*Task description:* Return every line of the records below unchanged.

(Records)
────

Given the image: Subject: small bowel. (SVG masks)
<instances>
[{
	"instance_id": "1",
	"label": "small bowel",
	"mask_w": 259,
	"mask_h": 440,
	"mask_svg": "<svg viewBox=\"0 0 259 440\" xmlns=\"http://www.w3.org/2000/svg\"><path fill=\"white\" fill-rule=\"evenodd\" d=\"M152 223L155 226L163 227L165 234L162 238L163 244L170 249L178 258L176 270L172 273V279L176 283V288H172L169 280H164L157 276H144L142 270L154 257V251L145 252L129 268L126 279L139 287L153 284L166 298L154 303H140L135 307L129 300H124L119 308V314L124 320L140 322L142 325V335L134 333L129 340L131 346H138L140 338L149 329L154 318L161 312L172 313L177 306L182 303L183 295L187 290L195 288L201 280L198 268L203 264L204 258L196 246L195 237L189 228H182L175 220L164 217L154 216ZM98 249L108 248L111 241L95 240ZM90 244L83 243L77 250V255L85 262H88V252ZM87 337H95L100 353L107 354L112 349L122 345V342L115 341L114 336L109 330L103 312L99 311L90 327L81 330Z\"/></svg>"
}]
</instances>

────

*Result:*
Given the image: Subject: small bowel. (SVG masks)
<instances>
[{
	"instance_id": "1",
	"label": "small bowel",
	"mask_w": 259,
	"mask_h": 440,
	"mask_svg": "<svg viewBox=\"0 0 259 440\" xmlns=\"http://www.w3.org/2000/svg\"><path fill=\"white\" fill-rule=\"evenodd\" d=\"M152 223L155 226L163 227L165 234L162 238L163 244L170 249L178 258L176 270L172 273V279L176 283V288H172L169 280H164L157 276H144L142 270L154 257V251L145 252L129 268L126 279L139 287L153 284L166 298L154 303H140L135 307L129 300H124L119 308V314L124 320L140 322L142 325V335L134 333L129 340L131 346H138L140 338L149 329L154 318L161 312L172 313L177 306L182 303L183 295L187 290L195 288L201 280L198 268L203 264L204 258L196 246L195 237L189 228H182L175 220L164 217L154 216ZM98 249L108 248L111 241L95 240ZM90 244L83 243L77 250V255L85 262H88V252ZM87 337H95L100 353L107 354L112 349L122 345V342L115 341L114 336L109 330L103 312L99 311L90 327L81 330Z\"/></svg>"
}]
</instances>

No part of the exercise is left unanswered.